罗秀也没介意,捡了一颗好的喂进嘴里,下一秒,被酸得小脸皱成了一团。
她可能是对甜有什么误会。
“邓爷爷邓奶奶,我今天来,是有一个好消息告诉你们。”
之前关于杨家的事情,罗秀也没瞒过邓爷爷,因此再说起来也没什么心理负担。
“……我爸现在已经去县政府报到了,邓书记给安排的工作,他非常喜欢。”
“要我说,洪恩应该给铁军安排一个正式工作,哪怕不是正式的,那也得是关键岗位才行。一个资料整理员有什么前途?”邓奶奶有些不满。

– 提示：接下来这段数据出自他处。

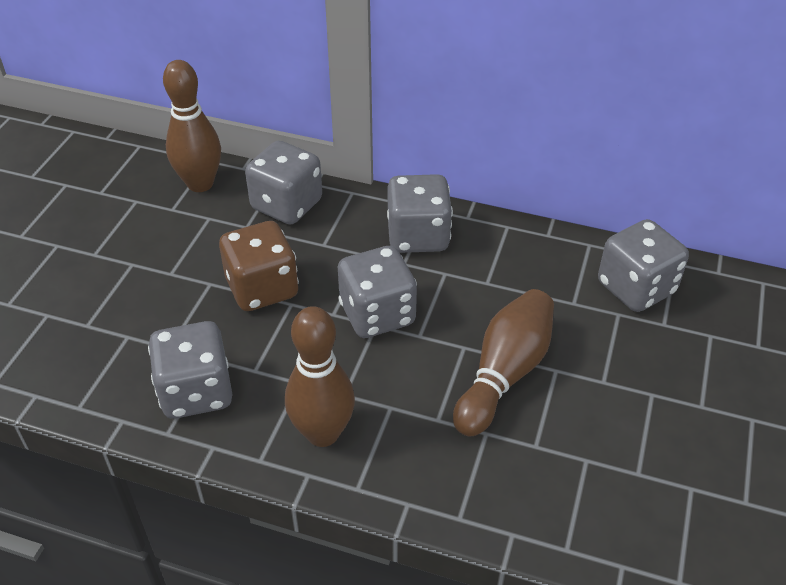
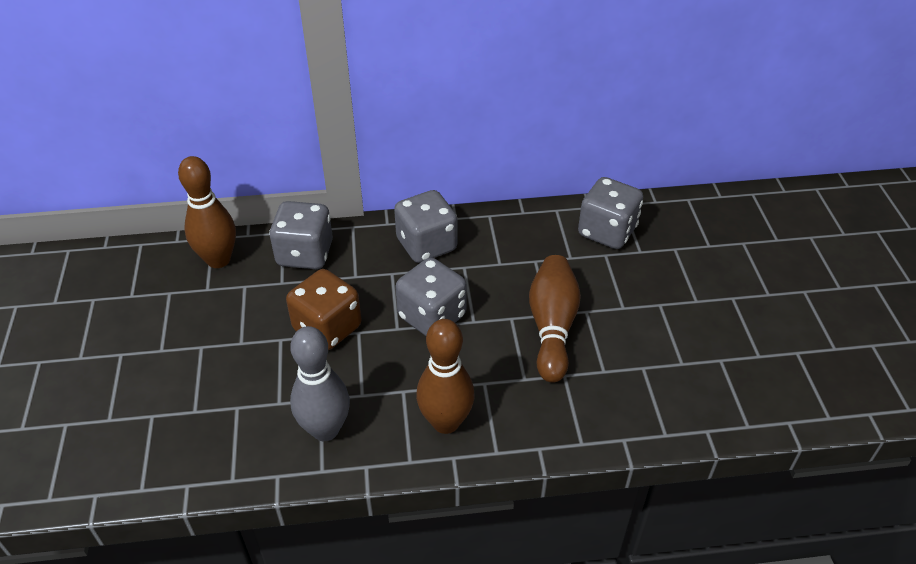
camera: 25 degrees left, 0 degrees up
grey dice [148,321,233,419] -> grey bowling pin [290,326,350,441]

她一辈子就生育了两个孩子,儿子从小就是个冷面的,长大入了政府部门以后更甚,跟父母说话都是一副公事公办的语气。
那闺女就更别说了,遇到唐大军以后连脑子都离家出走了,她只想当作没生过!
而铁军,虽然很多人说他是个不着调的二流子,但对于邓奶奶来说,他恰好能提供情绪价值,所以邓奶奶很是喜欢罗爸。
罗秀赶忙说道:“奶奶,邓书记安排得已经很好了,我爸没有学历,也没有相关经验,一上来就给他安排要紧的岗位,很容易被人抓住小辫子。如果他自己争气,肯定能一步一步往上爬。”
“对嘛,洪恩做事情,有他自己的考量,你不要意气用事。”
“显着你能耐了是吧?”邓奶奶瞪了邓爷爷一眼,转过头换上一副慈爱的笑脸,拉着罗秀的手开始话家常。
“秀秀,你爸上次来的时候说,你打算做包子生意,生意还顺利吗?每天起早贪黑的,是不是很辛苦啊?”